Transcribe each line below without altering anything.
· · · · · · ·
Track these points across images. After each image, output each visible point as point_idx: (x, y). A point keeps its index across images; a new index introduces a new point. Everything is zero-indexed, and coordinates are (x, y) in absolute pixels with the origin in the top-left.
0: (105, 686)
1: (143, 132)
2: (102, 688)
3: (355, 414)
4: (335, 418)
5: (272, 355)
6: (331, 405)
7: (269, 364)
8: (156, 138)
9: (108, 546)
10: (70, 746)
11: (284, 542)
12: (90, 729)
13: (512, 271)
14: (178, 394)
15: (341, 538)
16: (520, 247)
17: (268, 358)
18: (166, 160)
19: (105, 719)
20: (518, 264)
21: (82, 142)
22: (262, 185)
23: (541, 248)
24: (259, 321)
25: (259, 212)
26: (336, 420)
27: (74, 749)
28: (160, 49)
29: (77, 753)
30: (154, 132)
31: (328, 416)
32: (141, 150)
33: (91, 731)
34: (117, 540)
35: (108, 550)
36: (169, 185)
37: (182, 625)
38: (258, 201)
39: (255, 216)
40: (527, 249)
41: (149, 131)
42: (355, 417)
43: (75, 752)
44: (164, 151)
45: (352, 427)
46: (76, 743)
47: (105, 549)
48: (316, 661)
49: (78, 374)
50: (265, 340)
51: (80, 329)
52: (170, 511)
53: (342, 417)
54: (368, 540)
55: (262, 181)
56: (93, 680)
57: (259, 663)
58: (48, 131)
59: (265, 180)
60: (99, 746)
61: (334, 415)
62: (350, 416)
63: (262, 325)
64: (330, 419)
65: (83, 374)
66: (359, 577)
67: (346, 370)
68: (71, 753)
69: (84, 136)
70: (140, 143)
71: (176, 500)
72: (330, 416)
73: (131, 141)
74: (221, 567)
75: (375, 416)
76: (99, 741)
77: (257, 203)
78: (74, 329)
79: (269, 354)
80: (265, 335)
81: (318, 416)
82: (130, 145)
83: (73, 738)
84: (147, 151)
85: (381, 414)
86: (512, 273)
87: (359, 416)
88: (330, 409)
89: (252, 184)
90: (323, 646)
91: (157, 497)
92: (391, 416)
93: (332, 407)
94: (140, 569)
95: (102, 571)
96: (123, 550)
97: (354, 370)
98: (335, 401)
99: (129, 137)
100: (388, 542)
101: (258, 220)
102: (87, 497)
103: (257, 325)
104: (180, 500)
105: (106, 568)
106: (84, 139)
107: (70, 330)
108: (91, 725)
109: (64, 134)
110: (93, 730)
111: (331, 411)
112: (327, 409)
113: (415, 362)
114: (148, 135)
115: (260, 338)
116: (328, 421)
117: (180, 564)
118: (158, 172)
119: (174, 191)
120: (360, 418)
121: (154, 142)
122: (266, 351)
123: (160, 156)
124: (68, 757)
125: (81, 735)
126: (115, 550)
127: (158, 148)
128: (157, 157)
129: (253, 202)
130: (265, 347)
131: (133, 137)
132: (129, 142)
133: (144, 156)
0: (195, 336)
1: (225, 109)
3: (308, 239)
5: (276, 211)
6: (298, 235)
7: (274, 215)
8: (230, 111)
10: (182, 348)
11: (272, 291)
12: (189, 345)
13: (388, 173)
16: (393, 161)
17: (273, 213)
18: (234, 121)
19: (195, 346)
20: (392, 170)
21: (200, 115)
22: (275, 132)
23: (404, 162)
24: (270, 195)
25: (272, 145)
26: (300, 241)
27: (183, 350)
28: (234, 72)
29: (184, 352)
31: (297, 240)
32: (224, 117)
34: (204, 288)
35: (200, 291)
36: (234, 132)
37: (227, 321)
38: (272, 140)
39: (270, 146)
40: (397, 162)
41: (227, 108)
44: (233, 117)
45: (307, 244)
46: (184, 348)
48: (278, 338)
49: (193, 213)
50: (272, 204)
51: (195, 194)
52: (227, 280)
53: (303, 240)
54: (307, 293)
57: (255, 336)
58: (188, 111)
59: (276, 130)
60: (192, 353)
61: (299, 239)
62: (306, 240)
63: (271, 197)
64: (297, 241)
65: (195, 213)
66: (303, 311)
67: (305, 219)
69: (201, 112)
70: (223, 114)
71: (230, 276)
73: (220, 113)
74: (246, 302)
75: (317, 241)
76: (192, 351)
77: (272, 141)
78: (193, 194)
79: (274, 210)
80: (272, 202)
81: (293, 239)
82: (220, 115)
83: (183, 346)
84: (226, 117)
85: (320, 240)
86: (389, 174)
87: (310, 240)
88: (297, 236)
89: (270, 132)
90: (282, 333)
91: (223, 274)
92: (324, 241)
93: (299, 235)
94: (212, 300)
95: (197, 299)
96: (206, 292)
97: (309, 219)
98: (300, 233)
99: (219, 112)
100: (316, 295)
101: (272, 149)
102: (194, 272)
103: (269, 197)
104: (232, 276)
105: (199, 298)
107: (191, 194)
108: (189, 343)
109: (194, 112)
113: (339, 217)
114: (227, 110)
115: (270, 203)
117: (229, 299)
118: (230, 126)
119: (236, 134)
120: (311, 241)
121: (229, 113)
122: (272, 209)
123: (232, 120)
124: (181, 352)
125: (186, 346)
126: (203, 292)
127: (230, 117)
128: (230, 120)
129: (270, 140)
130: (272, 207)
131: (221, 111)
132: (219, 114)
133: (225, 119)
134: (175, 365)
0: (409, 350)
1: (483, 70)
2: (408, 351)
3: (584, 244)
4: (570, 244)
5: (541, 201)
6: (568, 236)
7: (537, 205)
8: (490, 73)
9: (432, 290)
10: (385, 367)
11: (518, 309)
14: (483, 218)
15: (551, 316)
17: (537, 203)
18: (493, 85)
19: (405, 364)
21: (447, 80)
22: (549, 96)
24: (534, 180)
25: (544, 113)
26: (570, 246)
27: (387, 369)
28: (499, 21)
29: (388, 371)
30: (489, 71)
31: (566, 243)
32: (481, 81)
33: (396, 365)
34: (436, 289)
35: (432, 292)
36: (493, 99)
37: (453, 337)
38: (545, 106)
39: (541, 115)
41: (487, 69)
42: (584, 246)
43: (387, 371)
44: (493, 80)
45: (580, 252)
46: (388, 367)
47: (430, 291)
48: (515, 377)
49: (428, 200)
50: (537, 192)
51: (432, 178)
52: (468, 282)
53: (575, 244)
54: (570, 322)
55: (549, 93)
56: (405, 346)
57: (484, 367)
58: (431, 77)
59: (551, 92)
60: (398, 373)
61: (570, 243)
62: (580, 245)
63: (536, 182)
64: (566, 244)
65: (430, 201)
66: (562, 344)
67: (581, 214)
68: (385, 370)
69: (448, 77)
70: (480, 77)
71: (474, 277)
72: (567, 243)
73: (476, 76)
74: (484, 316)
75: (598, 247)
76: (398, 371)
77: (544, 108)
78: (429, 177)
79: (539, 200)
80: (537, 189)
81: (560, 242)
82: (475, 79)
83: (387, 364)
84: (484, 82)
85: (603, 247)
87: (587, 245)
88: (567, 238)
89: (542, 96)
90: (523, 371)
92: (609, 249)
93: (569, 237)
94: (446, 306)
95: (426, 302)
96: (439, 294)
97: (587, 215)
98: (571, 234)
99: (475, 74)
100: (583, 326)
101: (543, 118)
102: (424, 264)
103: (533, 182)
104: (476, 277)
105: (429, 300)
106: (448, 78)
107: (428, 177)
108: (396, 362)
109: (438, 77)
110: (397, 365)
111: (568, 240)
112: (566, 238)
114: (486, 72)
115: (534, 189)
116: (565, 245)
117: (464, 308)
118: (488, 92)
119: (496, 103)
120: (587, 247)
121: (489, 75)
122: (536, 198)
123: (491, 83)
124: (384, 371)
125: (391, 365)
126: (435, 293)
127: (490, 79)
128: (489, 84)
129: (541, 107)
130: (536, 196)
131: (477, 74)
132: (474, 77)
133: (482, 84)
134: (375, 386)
· · · · · · ·
**Task response**
Track these points across images. After each image, output each visible point as point_idx: (x, y). A point keeps its index across images; a new index introduces a new point. Everything is zero-indexed, and coordinates are (x, y) in absolute pixels with the origin in the top-left.
0: (105, 686)
1: (143, 132)
2: (102, 688)
3: (355, 414)
4: (335, 418)
5: (272, 355)
6: (331, 405)
7: (269, 364)
8: (156, 138)
9: (108, 546)
10: (70, 746)
11: (284, 542)
12: (90, 729)
13: (512, 271)
14: (178, 394)
15: (341, 538)
16: (520, 247)
17: (268, 358)
18: (166, 160)
19: (105, 719)
20: (518, 264)
21: (82, 142)
22: (262, 185)
23: (541, 248)
24: (259, 321)
25: (259, 212)
26: (336, 420)
27: (74, 749)
28: (160, 49)
29: (77, 753)
30: (154, 132)
31: (328, 416)
32: (141, 150)
33: (91, 731)
34: (117, 540)
35: (108, 550)
36: (169, 185)
37: (182, 625)
38: (258, 201)
39: (255, 216)
40: (527, 249)
41: (149, 131)
42: (355, 417)
43: (75, 752)
44: (164, 151)
45: (352, 427)
46: (76, 743)
47: (105, 549)
48: (316, 661)
49: (78, 374)
50: (265, 340)
51: (80, 329)
52: (170, 511)
53: (342, 417)
54: (368, 540)
55: (262, 181)
56: (93, 680)
57: (259, 663)
58: (48, 131)
59: (265, 180)
60: (99, 746)
61: (334, 415)
62: (350, 416)
63: (262, 325)
64: (330, 419)
65: (83, 374)
66: (359, 577)
67: (346, 370)
68: (71, 753)
69: (84, 136)
70: (140, 143)
71: (176, 500)
72: (330, 416)
73: (131, 141)
74: (221, 567)
75: (375, 416)
76: (99, 741)
77: (257, 203)
78: (74, 329)
79: (269, 354)
80: (265, 335)
81: (318, 416)
82: (130, 145)
83: (73, 738)
84: (147, 151)
85: (381, 414)
86: (512, 273)
87: (359, 416)
88: (330, 409)
89: (252, 184)
90: (323, 646)
91: (157, 497)
92: (391, 416)
93: (332, 407)
94: (140, 569)
95: (102, 571)
96: (123, 550)
97: (354, 370)
98: (335, 401)
99: (129, 137)
100: (388, 542)
101: (258, 220)
102: (87, 497)
103: (257, 325)
104: (180, 500)
105: (106, 568)
106: (84, 139)
107: (70, 330)
108: (91, 725)
109: (64, 134)
110: (93, 730)
111: (331, 411)
112: (327, 409)
113: (415, 362)
114: (148, 135)
115: (260, 338)
116: (328, 421)
117: (180, 564)
118: (158, 172)
119: (174, 191)
120: (360, 418)
121: (154, 142)
122: (266, 351)
123: (160, 156)
124: (68, 757)
125: (81, 735)
126: (115, 550)
127: (158, 148)
128: (157, 157)
129: (253, 202)
130: (265, 347)
131: (133, 137)
132: (129, 142)
133: (144, 156)
0: (195, 336)
1: (225, 109)
3: (308, 239)
5: (276, 211)
6: (298, 235)
7: (274, 215)
8: (230, 111)
10: (182, 348)
11: (272, 291)
12: (189, 345)
13: (388, 173)
16: (393, 161)
17: (273, 213)
18: (234, 121)
19: (195, 346)
20: (392, 170)
21: (200, 115)
22: (275, 132)
23: (404, 162)
24: (270, 195)
25: (272, 145)
26: (300, 241)
27: (183, 350)
28: (234, 72)
29: (184, 352)
31: (297, 240)
32: (224, 117)
34: (204, 288)
35: (200, 291)
36: (234, 132)
37: (227, 321)
38: (272, 140)
39: (270, 146)
40: (397, 162)
41: (227, 108)
44: (233, 117)
45: (307, 244)
46: (184, 348)
48: (278, 338)
49: (193, 213)
50: (272, 204)
51: (195, 194)
52: (227, 280)
53: (303, 240)
54: (307, 293)
57: (255, 336)
58: (188, 111)
59: (276, 130)
60: (192, 353)
61: (299, 239)
62: (306, 240)
63: (271, 197)
64: (297, 241)
65: (195, 213)
66: (303, 311)
67: (305, 219)
69: (201, 112)
70: (223, 114)
71: (230, 276)
73: (220, 113)
74: (246, 302)
75: (317, 241)
76: (192, 351)
77: (272, 141)
78: (193, 194)
79: (274, 210)
80: (272, 202)
81: (293, 239)
82: (220, 115)
83: (183, 346)
84: (226, 117)
85: (320, 240)
86: (389, 174)
87: (310, 240)
88: (297, 236)
89: (270, 132)
90: (282, 333)
91: (223, 274)
92: (324, 241)
93: (299, 235)
94: (212, 300)
95: (197, 299)
96: (206, 292)
97: (309, 219)
98: (300, 233)
99: (219, 112)
100: (316, 295)
101: (272, 149)
102: (194, 272)
103: (269, 197)
104: (232, 276)
105: (199, 298)
107: (191, 194)
108: (189, 343)
109: (194, 112)
113: (339, 217)
114: (227, 110)
115: (270, 203)
117: (229, 299)
118: (230, 126)
119: (236, 134)
120: (311, 241)
121: (229, 113)
122: (272, 209)
123: (232, 120)
124: (181, 352)
125: (186, 346)
126: (203, 292)
127: (230, 117)
128: (230, 120)
129: (270, 140)
130: (272, 207)
131: (221, 111)
132: (219, 114)
133: (225, 119)
134: (175, 365)
0: (409, 350)
1: (483, 70)
2: (408, 351)
3: (584, 244)
4: (570, 244)
5: (541, 201)
6: (568, 236)
7: (537, 205)
8: (490, 73)
9: (432, 290)
10: (385, 367)
11: (518, 309)
14: (483, 218)
15: (551, 316)
17: (537, 203)
18: (493, 85)
19: (405, 364)
21: (447, 80)
22: (549, 96)
24: (534, 180)
25: (544, 113)
26: (570, 246)
27: (387, 369)
28: (499, 21)
29: (388, 371)
30: (489, 71)
31: (566, 243)
32: (481, 81)
33: (396, 365)
34: (436, 289)
35: (432, 292)
36: (493, 99)
37: (453, 337)
38: (545, 106)
39: (541, 115)
41: (487, 69)
42: (584, 246)
43: (387, 371)
44: (493, 80)
45: (580, 252)
46: (388, 367)
47: (430, 291)
48: (515, 377)
49: (428, 200)
50: (537, 192)
51: (432, 178)
52: (468, 282)
53: (575, 244)
54: (570, 322)
55: (549, 93)
56: (405, 346)
57: (484, 367)
58: (431, 77)
59: (551, 92)
60: (398, 373)
61: (570, 243)
62: (580, 245)
63: (536, 182)
64: (566, 244)
65: (430, 201)
66: (562, 344)
67: (581, 214)
68: (385, 370)
69: (448, 77)
70: (480, 77)
71: (474, 277)
72: (567, 243)
73: (476, 76)
74: (484, 316)
75: (598, 247)
76: (398, 371)
77: (544, 108)
78: (429, 177)
79: (539, 200)
80: (537, 189)
81: (560, 242)
82: (475, 79)
83: (387, 364)
84: (484, 82)
85: (603, 247)
87: (587, 245)
88: (567, 238)
89: (542, 96)
90: (523, 371)
92: (609, 249)
93: (569, 237)
94: (446, 306)
95: (426, 302)
96: (439, 294)
97: (587, 215)
98: (571, 234)
99: (475, 74)
100: (583, 326)
101: (543, 118)
102: (424, 264)
103: (533, 182)
104: (476, 277)
105: (429, 300)
106: (448, 78)
107: (428, 177)
108: (396, 362)
109: (438, 77)
110: (397, 365)
111: (568, 240)
112: (566, 238)
114: (486, 72)
115: (534, 189)
116: (565, 245)
117: (464, 308)
118: (488, 92)
119: (496, 103)
120: (587, 247)
121: (489, 75)
122: (536, 198)
123: (491, 83)
124: (384, 371)
125: (391, 365)
126: (435, 293)
127: (490, 79)
128: (489, 84)
129: (541, 107)
130: (536, 196)
131: (477, 74)
132: (474, 77)
133: (482, 84)
134: (375, 386)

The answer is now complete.